House Intelligence Committee Chair Mike Rogers called the U.S. deal with the Taliban for the release of Sgt. Bowe Bergdahl a "serious geopolitical mistake," and said he is "absolutely convinced" that the five Taliban members transferred from the Guantanamo detention center will return to the battlefield against the United States.
"We have made a serious, serious geopolitical mistake. We've empowered the Taliban," Rogers, R-Mich., told George Stephanopoulos this morning on "This Week." "The one thing that they wanted more than anything, George, was recognition from the U.S. government so they can use that to propagandize against areas that are unsecure still in Afghanistan. They got all of that."
Rogers said he is certain the five Taliban members released from Guantanamo to Doha, Qatar, for the next year will use their time to prepare to return to the fight in Afghanistan, as they are free to meet with Taliban political leaders in Doha and can have family members travel to Qatar.
"We believe that's certainly an opportunity for a courier network, to get them prepared for what's next," Rogers said.
"I don't think you'll see any operational activity right now by them. They're smart enough to know better," Rogers added. "But it allows them to prepare for what's next. And that's going to be to join the fight against what Americans are left in Afghanistan in 51 weeks… I am convinced, absolutely convinced of that."
Rogers said he believes the Obama administration's willingness to negotiate trading prisoners with the Taliban over Bergdahl's release may lead to hostage-taking in the Middle East.
"We are going to pay for this decision for years," he said.
"This is a huge regional and geopolitical problem for the United States moving forward," Rogers said. "Hostages are now currency in this war on terror. That's always dangerous for both diplomats, aid workers, soldiers on the battlefield."
Rogers, who said Congress should have been consulted more on the deal, said not enough conditions were met for the release of Bergdahl, citing the words of former Secretary of State Hillary Clinton.
"The Secretary of State at that time, Hillary Clinton, said that if all of our conditions aren't met, then none of them will be met," Rogers said. "And it was conditions like renouncing violence, adhering to the Afghan constitution and making sure that women are treated fairly in Afghanistan. We got none of that."

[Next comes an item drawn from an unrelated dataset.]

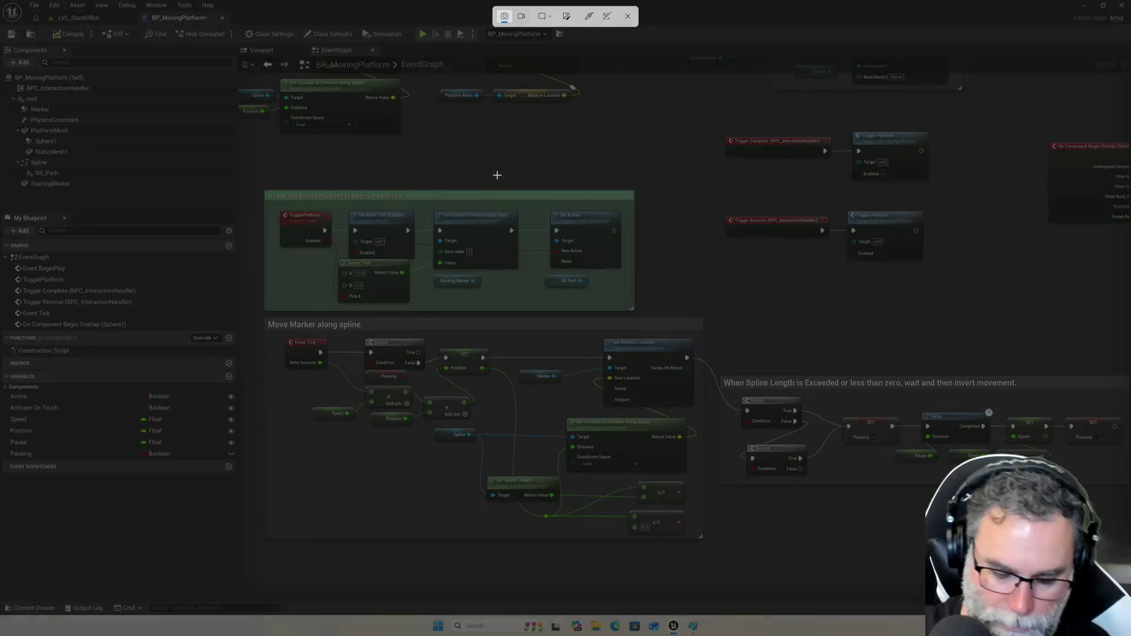
click(547, 17)
click(568, 17)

Rogers also said the fact that Bergdahl was held in Pakistan raises questions about other options the U.S. could have pursued for Bergdahl's release.
"Remember, he was in Pakistan, not all that far, we believe, from an ISI, their intelligence service, and military outposts," Rogers said. "We never went at Pakistan with any level of pressure to say you're going to have to help us solve this problem."
As Bergdahl recovers from his captivity in Landstuhl, Germany, before his eventual return to the U.S., Rogers also said that questions must still be answered about his leaving his post voluntarily before he was captured by the Taliban five years ago.
"I think that the Department of Defense needs to do a very thorough investigation," Rogers said. "You jeopardize other soldiers when you walk away from your post, period and end of story. And that's a serious, serious matter in a combat zone."